The workshop ‘Black.Queer.Trans.Desires’ was aimed at engaging with a gap in queer scholarship that often misses the importance or focus on desire, particularly Black queer and trans desires from Africa and Europe. We were interested in filling this gap, asking scholars to engage with the topic, taking seriously the locations from which they write, think, and create works, as well as the importance of desire conceptually and affectively. The follow-up activity will be publishing the papers presented in a special issue on ‘Black Queer Desires’ in the journal Sexualities.

How do you plan to continue your collaboration in the future? Are you already devising further projects or events?

We are hoping that there will be more opportunities supported by institutions here in Germany to foster exchange between students and junior researchers. We will continue to apply for funding for such research projects.

Prof. Zethu Matebeni

Zintombizethu Matebeni, popularly known as Zethu, holds the National Research Foundation (NRF) South Africa Research Chair in Sexualities, Genders and Queer Studies at the University of Fort Hare. With a background in sociology and ethnographic methods, Matebeni has been a catalyst of African queer studies, working at the intersections of race, class, gender diversity, and sexuality in post-colonial Africa. Collaborating with activists, scholars, and artists, they have produced innovative research and interventions on queer issues, critical race studies, and decolonisation, including the #RhodesMustFall Movement and #AlternativeInclusivePride.

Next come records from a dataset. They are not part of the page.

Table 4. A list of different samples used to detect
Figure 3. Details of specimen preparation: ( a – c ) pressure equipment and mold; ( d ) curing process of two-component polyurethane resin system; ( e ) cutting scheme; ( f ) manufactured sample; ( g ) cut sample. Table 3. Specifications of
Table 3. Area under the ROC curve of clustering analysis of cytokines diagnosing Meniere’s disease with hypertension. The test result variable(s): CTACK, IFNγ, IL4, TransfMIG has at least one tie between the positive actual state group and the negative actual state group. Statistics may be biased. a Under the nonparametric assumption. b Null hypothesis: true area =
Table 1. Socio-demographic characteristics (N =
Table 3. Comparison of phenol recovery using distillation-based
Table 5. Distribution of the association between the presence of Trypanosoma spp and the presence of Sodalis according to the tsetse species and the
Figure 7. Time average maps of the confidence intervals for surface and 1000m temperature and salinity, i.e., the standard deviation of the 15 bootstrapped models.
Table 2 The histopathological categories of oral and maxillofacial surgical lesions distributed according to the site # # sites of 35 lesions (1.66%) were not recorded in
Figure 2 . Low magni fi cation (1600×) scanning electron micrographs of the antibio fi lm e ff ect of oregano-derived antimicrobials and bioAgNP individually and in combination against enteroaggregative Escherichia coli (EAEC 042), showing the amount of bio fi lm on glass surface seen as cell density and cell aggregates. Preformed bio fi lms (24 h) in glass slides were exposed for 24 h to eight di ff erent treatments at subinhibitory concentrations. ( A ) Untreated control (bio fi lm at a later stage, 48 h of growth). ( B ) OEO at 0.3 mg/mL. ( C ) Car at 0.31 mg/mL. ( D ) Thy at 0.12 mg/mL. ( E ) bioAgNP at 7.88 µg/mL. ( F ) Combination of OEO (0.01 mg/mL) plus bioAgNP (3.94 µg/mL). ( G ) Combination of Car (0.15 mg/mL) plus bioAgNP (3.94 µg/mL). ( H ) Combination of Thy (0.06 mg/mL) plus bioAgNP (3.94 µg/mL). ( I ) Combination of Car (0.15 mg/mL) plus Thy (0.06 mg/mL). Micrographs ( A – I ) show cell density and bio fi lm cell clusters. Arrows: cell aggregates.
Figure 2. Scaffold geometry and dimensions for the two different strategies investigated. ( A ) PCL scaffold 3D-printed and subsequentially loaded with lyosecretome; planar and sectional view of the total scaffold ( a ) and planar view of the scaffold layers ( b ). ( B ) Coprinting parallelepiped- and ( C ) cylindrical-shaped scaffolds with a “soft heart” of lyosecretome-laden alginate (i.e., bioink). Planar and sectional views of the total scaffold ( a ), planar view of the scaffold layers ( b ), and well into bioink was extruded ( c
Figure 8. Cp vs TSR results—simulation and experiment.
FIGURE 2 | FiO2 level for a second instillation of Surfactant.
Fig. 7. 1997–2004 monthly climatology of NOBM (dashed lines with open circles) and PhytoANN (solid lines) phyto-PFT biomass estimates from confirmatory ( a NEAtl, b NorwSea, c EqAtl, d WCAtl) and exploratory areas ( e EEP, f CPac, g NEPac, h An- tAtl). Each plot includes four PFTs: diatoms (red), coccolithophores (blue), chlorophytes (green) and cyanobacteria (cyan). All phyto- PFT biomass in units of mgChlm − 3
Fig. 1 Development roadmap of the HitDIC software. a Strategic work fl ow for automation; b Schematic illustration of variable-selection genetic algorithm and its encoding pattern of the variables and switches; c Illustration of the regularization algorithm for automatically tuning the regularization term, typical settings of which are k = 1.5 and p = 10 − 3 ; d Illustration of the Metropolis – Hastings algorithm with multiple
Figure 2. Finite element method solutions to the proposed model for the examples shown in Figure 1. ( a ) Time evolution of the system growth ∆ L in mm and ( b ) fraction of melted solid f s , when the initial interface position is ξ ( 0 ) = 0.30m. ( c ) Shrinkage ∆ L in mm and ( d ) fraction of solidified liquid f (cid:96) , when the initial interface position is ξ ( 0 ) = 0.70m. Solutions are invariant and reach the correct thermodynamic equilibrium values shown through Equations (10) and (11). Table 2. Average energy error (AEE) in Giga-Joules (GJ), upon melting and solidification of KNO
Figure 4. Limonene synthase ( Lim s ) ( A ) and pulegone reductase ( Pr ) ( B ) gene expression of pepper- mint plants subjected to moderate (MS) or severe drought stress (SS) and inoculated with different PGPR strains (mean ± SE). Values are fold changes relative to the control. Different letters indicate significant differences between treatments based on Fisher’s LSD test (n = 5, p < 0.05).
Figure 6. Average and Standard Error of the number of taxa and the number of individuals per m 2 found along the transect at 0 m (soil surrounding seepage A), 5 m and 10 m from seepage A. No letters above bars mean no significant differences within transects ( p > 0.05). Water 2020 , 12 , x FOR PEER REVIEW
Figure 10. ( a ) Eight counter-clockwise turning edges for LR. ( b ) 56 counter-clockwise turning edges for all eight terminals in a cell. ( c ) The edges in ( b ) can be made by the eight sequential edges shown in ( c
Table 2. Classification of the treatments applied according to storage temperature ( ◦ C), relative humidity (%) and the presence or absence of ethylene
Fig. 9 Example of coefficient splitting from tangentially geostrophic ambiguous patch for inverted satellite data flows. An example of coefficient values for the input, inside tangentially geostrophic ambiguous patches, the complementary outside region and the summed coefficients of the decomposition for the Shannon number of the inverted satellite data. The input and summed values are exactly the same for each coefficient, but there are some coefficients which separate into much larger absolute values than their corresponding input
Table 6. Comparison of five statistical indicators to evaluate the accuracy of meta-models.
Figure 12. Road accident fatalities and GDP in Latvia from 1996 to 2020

Matebeni’s notable works include Reclaiming Afrikan: Queer Perspectives on Sexual and Gender Identities (2014), Queer in Africa: LGBTQI Identities, Citizenship, and Activism (2018), Beyond the Mountain: Queer Life in 'Africa's Gay Capital' (2020), and 'Nongayindoda' (2021) in the Journal of Contemporary African Studies. Zethu Matebeni has been Visiting Professor at the Women’s Gender and Sexualities Studies (WGSS) Department at Yale University and at the Marie Jahoda Centre for International Gender Studies at Ruhr University Bochum. 

Zethu Matebeni spent six months as a Senior Fellow at the College for Social Sciences and Humanities from September 2024 until February 2025.

Prof. Henriette Gunkel

Henriette Gunkel is Professor of Transformation of Audiovisual Media with a special focus on gender and queer theory at the Institute for Media Studies at Ruhr University Bochum. Her research focuses on the politics of time from a decolonising, queer-feminist perspective. She is currently working on a monograph entitled Sand, Atmosphere, Memorialisation, which deals with remains in the context of colonial extractivism in the Namib Desert. Recent publications include the anthologies Futures & Fictions (Repeater 2017, with Ayesha Hameed and Simon O'Sullivan) and We Travel the Space Ways: Black Imagination, Fragments, and Diffractions (Transcript 2019, with kara lynch) as well as the book Visual Cultures as Time Travel (Sternberg 2021), co-written with Ayesha Hameed.